Как я уже говорил, я сам был хорошим сыном, если можно так выразиться, из тех, кто никогда не покидал отчий дом, даже когда его покинул мой отец. Поэтому у меня безупречный послужной список. Я из тех праведников, для которых ликование на небесах будет сравнительно ограничено. И это нормально. Нет справедливости в любви, нет нужных пропорций, да и не должно быть, ибо в каждом конкретном случае это лишь мимолетный взгляд или парабола всеобъемлющей непостижимой реальности. Это не имеет никакого смысла, ибо вечное разбивается о временное. Так разве может любовь подчиняться причине или следствию?
Нужно прожить достаточно долго, чтобы пересилить любое ощущение печали, которое может родиться в твоей душе. Это еще одна причина, по которой следует следить за здоровьем.
Думаю, пора заканчивать это письмо. Я перечитал его по диагонали и обнаружил для себя кое-что интересное. Главным образом то, как я вновь включился в реальную жизнь в процессе написания. То ожидание смерти, с которого я начал, теперь представляется мне свидетельством молодости. Новизна этого понимания кажется мне весьма интересной.

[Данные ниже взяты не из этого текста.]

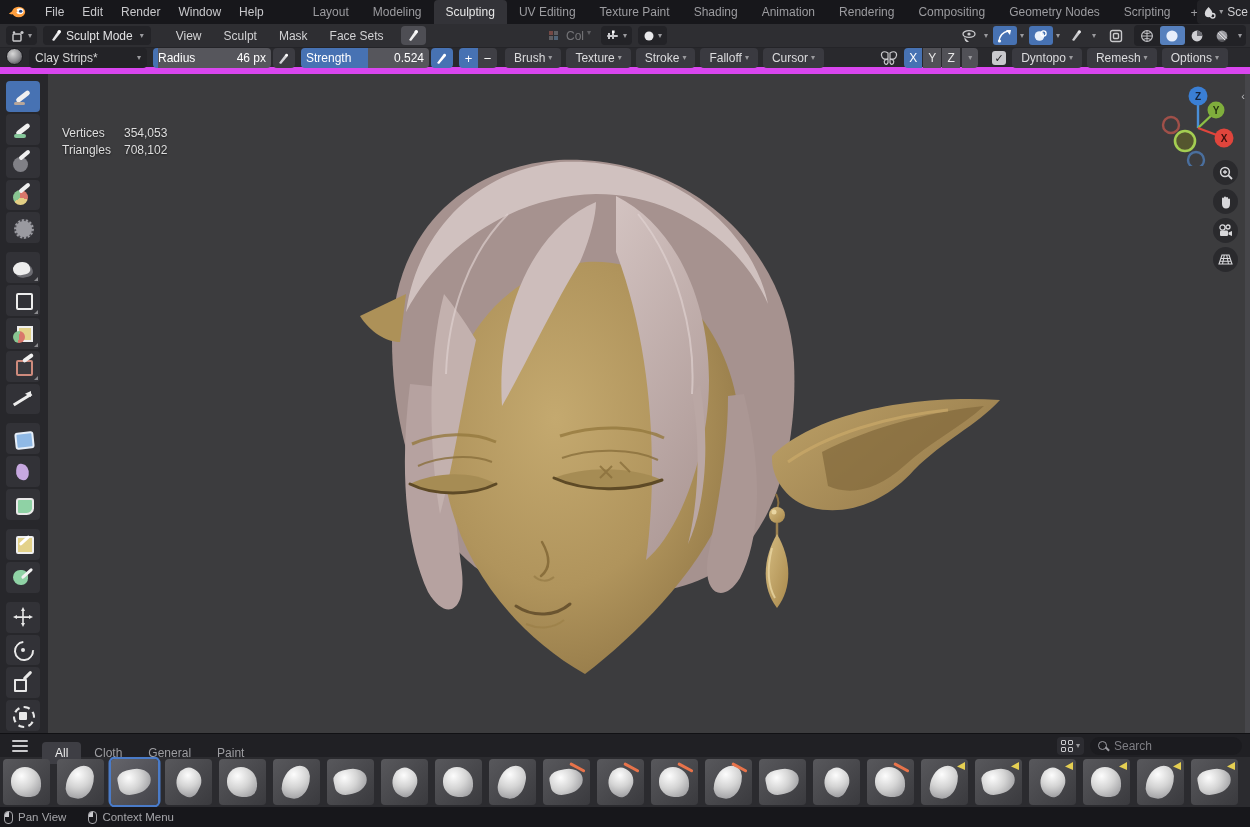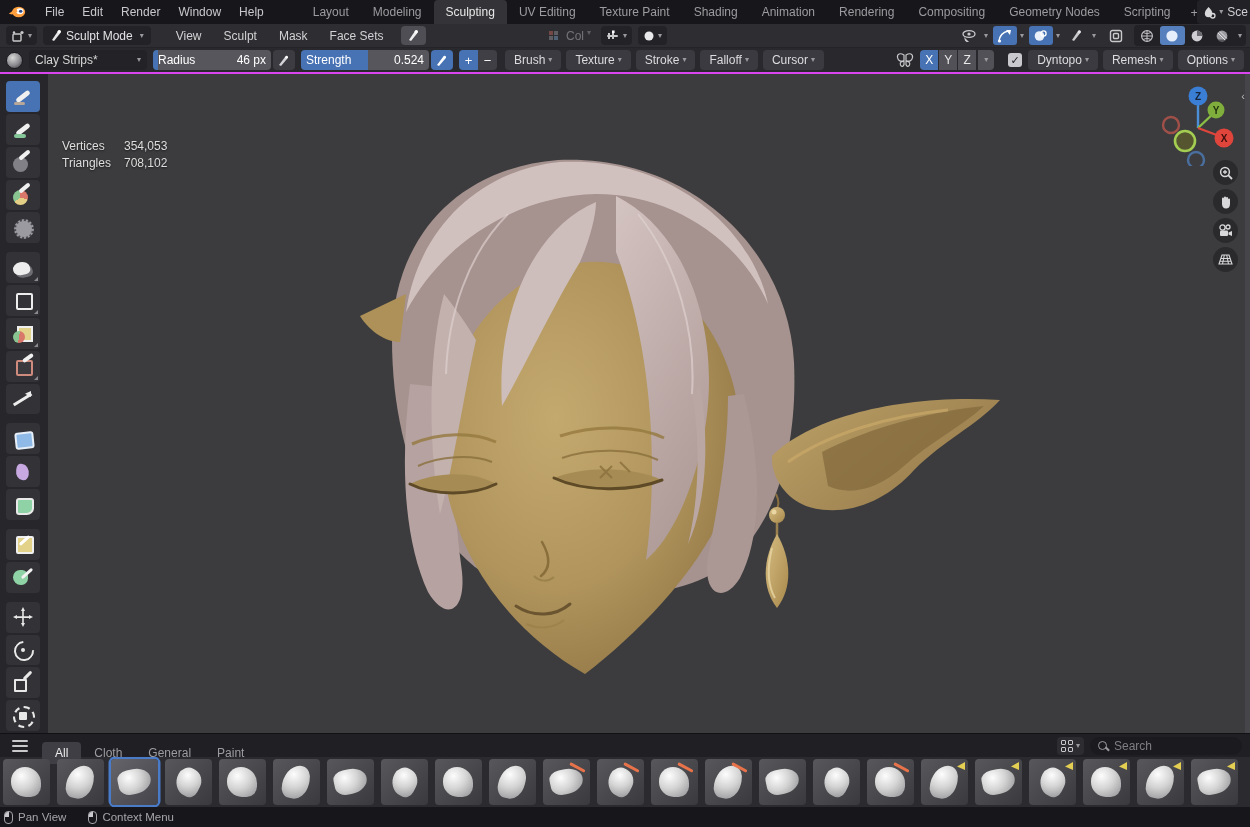--- a/index.html
+++ b/index.html
@@ -37,21 +37,21 @@
   #hdr-mid{position:absolute;left:548px;display:flex;align-items:center}
   #hdr-mid .dis{opacity:.45}
   #hdr-right{position:absolute;right:4px;display:flex;align-items:center}
   .icobtn{width:24px;height:19px;border-radius:3px;display:flex;align-items:center;justify-content:center}
   .icobtn.on{background:var(--blue)}
   .shade-group{display:flex;background:#222226;border-radius:4px;margin-left:6px;padding:1px}
   .shade-group .icobtn{width:25px}
   .shade-group .icobtn.on{background:#5680bd}
 
   
-  #tools{height:26px;background:var(--bg-tool);display:flex;align-items:center;padding:0 6px;position:relative;border-bottom:2px solid #d946ef}
+  #tools{height:26px;background:var(--bg-tool);display:flex;align-items:flex-start;padding:0 6px;position:relative;border-bottom:7px solid #d946ef}
   #brush-preview{width:17px;height:17px;border-radius:50%;background:radial-gradient(circle at 38% 32%,#d8d8d8,#8c8c90 55%,#3a3a3e 95%);margin-right:6px;border:1px solid #1c1c20}
   #brush-sel{width:118px;background:var(--pill);border-radius:4px;height:20px;display:flex;align-items:center;padding:0 6px;justify-content:space-between}
   .slider{height:20px;border-radius:4px;display:flex;align-items:center;justify-content:space-between;padding:0 5px;color:#fff;margin-left:6px}
   #radius-slider{width:118px;background:linear-gradient(90deg,var(--blue) 4%,var(--slider) 4%)}
   #strength-slider{width:128px;background:linear-gradient(90deg,var(--blue) 52.4%,var(--slider) 52.4%)}
   .pressure{width:22px;height:20px;border-radius:4px;background:#3c3c42;margin-left:2px;display:flex;align-items:center;justify-content:center}
   .pressure.on{background:var(--blue)}
   #pm{display:flex;margin-left:6px}
   #pm span{width:19px;height:20px;display:flex;align-items:center;justify-content:center;font-size:13px;color:#fff}
   #plus-btn{background:var(--blue);border-radius:4px 0 0 4px}
@@ -112,21 +112,21 @@
   .g-scale::after{right:1px;top:2px;width:11px;height:3px;background:#e8e8e8;transform:rotate(-45deg);border-radius:2px}
   .g-transform::before{left:1px;top:1px;width:18px;height:18px;border:2px dashed #e8e8e8;border-radius:50%}
   .g-transform::after{left:7px;top:7px;width:8px;height:8px;background:#e8e8e8;border-radius:1px}
 
   
   #viewport{flex:1;background:var(--bg-vp);position:relative;overflow:hidden}
   #vp-scroll{position:absolute;right:0;top:0;width:5px;height:100%;background:#46464a}
   #vp-collapse{position:absolute;right:5px;top:16px;color:#b8b8bc;font-size:11px}
   #vp-info{position:absolute;left:14px;top:9px;text-shadow:0 1px 2px rgba(0,0,0,.55);color:#e0e0e0}
   #vp-info .sub{margin-top:4px}
-  #vp-stats{position:absolute;left:14px;top:65px;text-shadow:0 1px 2px rgba(0,0,0,.55);color:#dedede}
+  #vp-stats{position:absolute;left:14px;top:52px;text-shadow:0 1px 2px rgba(0,0,0,.55);color:#dedede}
   #vp-stats .row{display:flex;margin-bottom:3px}
   #vp-stats .s-label{width:62px}
   #gizmo{position:absolute;right:12px;top:10px}
   .navbtn{position:absolute;right:12px;width:25px;height:25px;border-radius:50%;background:rgba(36,36,40,.75);display:flex;align-items:center;justify-content:center}
   #head-svg{position:absolute;left:300px;top:70px}
 
   
   #shelf-hdr{height:24px;background:var(--shelfhdr);display:flex;align-items:center;position:relative;border-top:1px solid #111114}
   #burger{margin:0 14px 0 12px;display:flex;flex-direction:column;gap:3px}
   #burger i{display:block;width:16px;height:2px;background:#c9c9cc;border-radius:1px}
@@ -391,21 +391,21 @@
     </div>
     <span id="dyn-check">✓</span>
     <div class="dd">
       <span>Dyntopo</span>
       <span class="caret">▾</span>
     </div>
     <div class="dd">
       <span>Remesh</span>
       <span class="caret">▾</span>
     </div>
-    <div class="dd" style="margin-right:0">
+    <div class="dd" style="margin-right:16px">
       <span>Options</span>
       <span class="caret">▾</span>
     </div>
   </div>
 </div>
 
 <div id="main">
   <div id="ltoolbar">
       <div class="tool active">
         <span class="g g-brush"></span>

Сегодня утром я видел, как Джек Боутон шел к автобусной остановке. Он был слишком худым для своей одежды и нес чемодан, в котором, казалось, ничего не было. И выглядел он совсем не молодым. Он был похож на человека, за которого ты вряд ли согласишься выдать замуж свою дочь. При этом вид у него был элегантный и смелый.
Я окликнул его, он остановился и подождал меня, и мы вместе дошли до автобусной остановки. Я взял с собой «Сущность христианства», которую держал на столике у двери, надеясь, что мне представится возможность передать эту книгу ему. Он покрутил ее в руках, забавляясь, какая она потрепанная, и произнес:
– Я помню ее еще с… целую вечность!
Быть может, он подумал, что книга похожа на одну из тех вещей, которые он прикарманивал в былые дни. Эта мысль промелькнула и у меня, и возникло ощущение, как будто книга и правда побывала у него. Думаю, она ему понравилась. Я загнул уголок на двадцатой странице. «Лишь в том, что существует отдельно от моего бытия, я могу усомниться. Как тогда я могу усомниться в Господе, который есть часть моего бытия? Сомневаться в Господе все равно что сомневаться в самом себе». И так далее. Я запомнил эти слова и много чего еще, что мог бы обсудить с Эдвардом, но не хотел омрачать то время, что мы проводили вместе, играя в мяч, а потом подходящей возможности так и не представилось.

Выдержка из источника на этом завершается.